--- START ---
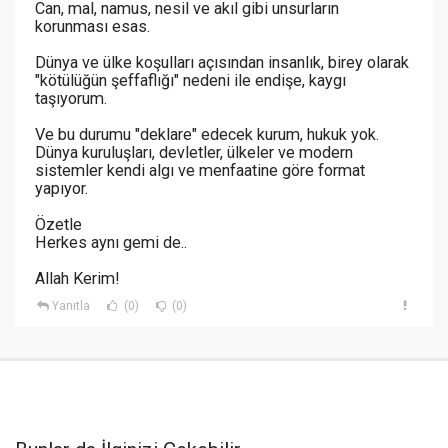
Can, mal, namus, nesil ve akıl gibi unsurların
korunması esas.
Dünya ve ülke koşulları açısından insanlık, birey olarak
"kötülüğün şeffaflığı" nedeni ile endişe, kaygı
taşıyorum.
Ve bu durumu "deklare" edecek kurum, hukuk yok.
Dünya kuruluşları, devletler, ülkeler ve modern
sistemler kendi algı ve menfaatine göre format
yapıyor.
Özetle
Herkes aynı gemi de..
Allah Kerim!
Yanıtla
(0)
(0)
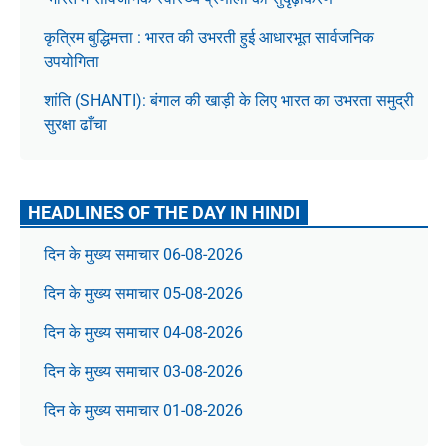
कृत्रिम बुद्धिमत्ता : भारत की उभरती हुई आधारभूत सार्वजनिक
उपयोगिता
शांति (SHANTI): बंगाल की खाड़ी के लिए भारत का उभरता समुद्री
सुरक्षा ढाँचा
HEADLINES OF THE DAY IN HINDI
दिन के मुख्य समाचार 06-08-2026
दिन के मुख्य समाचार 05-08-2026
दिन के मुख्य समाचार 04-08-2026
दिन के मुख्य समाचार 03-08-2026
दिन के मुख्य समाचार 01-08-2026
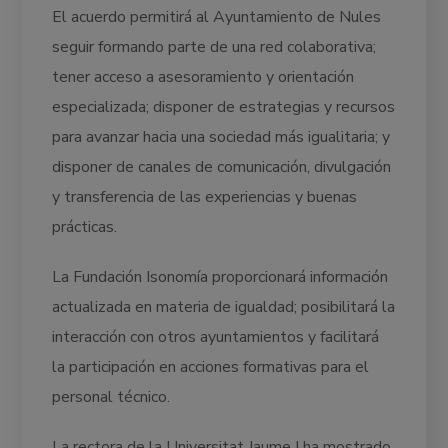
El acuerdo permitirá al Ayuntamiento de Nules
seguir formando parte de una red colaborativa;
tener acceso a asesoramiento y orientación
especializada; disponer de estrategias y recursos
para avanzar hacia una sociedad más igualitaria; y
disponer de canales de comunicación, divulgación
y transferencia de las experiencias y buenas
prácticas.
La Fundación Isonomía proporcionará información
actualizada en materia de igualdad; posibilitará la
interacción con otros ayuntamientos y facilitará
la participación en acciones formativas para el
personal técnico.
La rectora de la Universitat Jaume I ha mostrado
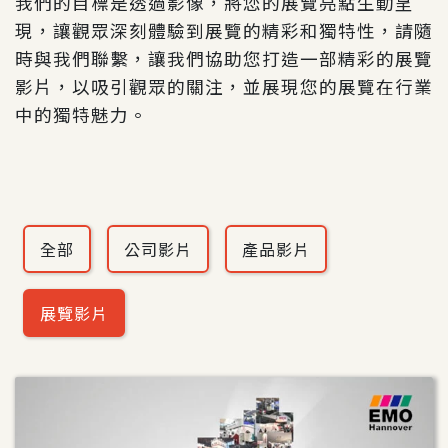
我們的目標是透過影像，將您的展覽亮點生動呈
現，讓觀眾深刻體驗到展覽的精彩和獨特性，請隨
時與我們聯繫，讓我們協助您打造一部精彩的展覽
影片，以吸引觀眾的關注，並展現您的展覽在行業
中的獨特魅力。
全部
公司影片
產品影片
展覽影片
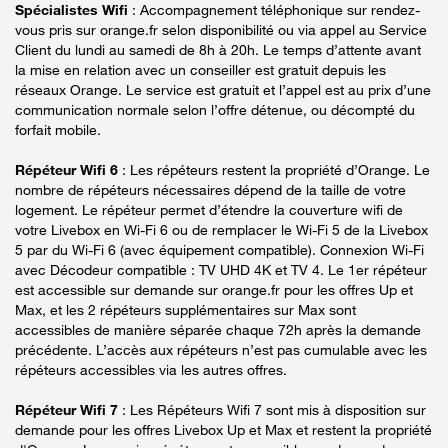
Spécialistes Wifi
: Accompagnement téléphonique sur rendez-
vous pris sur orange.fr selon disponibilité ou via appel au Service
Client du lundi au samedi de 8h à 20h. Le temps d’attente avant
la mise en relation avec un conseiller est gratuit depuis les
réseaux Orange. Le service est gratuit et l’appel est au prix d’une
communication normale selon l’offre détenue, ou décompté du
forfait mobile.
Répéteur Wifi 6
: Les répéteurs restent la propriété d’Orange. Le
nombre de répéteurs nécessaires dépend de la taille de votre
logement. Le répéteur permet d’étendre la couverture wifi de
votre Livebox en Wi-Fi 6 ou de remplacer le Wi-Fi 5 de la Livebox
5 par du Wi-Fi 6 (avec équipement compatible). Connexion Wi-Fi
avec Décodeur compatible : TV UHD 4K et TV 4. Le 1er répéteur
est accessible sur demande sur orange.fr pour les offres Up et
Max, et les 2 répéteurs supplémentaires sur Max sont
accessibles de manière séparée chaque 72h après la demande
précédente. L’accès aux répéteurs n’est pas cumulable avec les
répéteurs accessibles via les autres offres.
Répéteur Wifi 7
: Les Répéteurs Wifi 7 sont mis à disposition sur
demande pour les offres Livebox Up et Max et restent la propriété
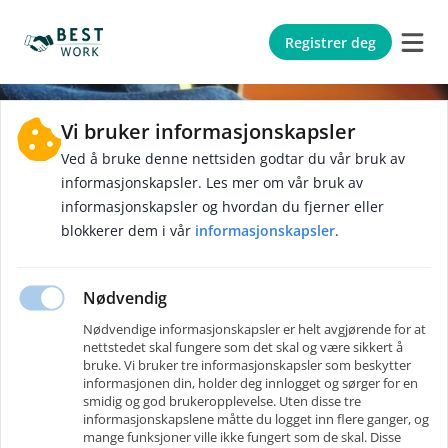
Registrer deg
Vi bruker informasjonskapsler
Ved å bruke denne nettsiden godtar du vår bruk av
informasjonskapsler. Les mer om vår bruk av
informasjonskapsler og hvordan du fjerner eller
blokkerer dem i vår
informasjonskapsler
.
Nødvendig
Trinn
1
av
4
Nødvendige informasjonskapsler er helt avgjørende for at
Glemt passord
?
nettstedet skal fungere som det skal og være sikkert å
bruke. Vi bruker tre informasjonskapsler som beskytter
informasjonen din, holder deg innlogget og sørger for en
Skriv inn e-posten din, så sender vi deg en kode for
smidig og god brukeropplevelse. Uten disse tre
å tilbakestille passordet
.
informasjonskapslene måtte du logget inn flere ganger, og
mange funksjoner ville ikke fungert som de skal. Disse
--- END ---
--- START ---
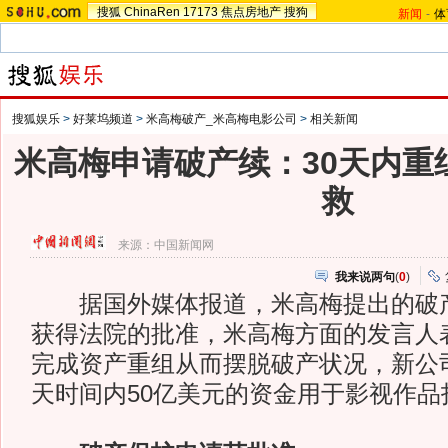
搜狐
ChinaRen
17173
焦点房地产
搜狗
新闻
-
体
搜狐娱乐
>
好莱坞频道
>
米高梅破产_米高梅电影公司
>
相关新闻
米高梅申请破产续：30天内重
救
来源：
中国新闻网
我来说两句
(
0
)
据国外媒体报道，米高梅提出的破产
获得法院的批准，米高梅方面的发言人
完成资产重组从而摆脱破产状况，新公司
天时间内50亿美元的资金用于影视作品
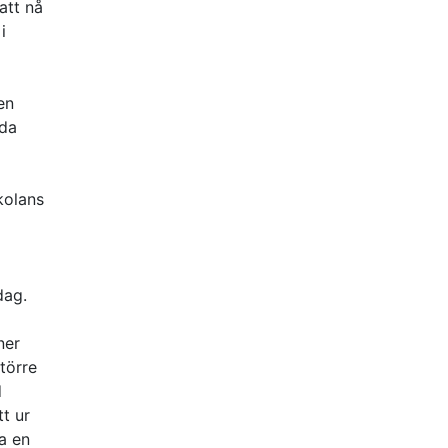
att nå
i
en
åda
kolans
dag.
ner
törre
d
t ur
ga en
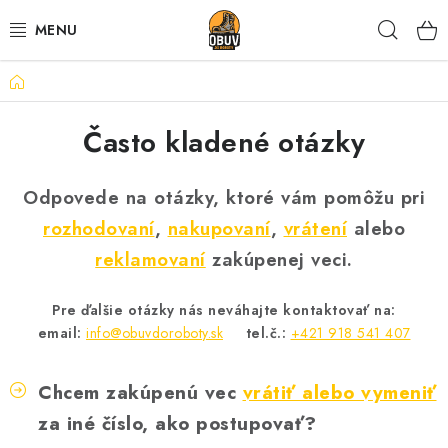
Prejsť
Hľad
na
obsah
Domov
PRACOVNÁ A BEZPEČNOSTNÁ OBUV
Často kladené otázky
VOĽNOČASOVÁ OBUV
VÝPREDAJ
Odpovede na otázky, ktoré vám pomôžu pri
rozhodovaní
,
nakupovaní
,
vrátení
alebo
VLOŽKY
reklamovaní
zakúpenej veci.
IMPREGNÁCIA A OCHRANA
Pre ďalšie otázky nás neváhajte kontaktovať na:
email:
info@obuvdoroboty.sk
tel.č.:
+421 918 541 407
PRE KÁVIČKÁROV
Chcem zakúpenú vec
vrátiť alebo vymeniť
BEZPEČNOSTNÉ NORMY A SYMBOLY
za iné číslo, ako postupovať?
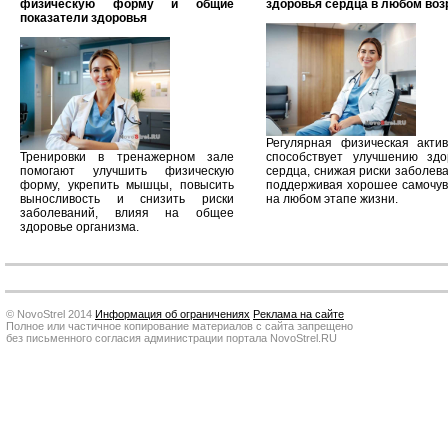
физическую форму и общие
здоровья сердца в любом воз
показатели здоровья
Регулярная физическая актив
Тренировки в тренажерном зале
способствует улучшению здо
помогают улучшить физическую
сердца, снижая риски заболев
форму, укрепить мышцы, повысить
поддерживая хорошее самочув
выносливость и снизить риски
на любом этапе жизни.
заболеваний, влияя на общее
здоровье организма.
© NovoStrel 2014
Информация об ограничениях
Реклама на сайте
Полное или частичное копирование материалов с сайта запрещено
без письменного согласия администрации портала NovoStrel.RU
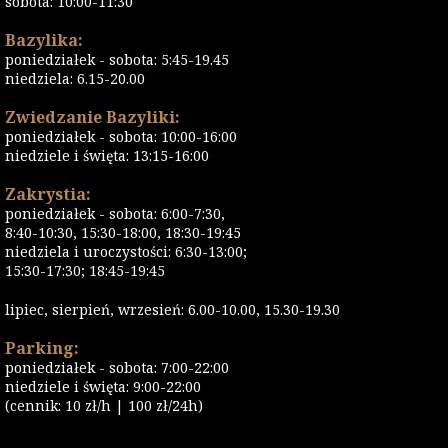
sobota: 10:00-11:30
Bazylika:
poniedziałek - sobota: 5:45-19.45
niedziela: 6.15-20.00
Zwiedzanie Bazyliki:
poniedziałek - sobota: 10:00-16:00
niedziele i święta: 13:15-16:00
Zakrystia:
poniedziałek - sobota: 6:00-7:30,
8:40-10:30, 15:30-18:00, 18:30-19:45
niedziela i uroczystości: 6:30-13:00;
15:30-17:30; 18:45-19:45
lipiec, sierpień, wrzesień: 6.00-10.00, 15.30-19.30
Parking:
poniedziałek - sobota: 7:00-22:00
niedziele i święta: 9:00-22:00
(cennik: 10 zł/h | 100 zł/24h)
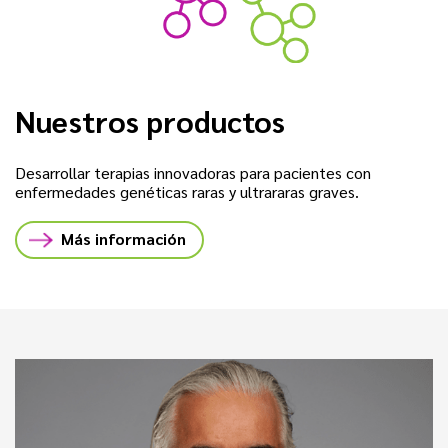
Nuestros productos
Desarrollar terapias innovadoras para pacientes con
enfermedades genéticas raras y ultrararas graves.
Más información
--- END ---
● **What the exercise asks**
Go through the data above and return each line containing the string "любом".

● **Solution for this exercise**
здоровья сердца в любом воз
на любом этапе жизни.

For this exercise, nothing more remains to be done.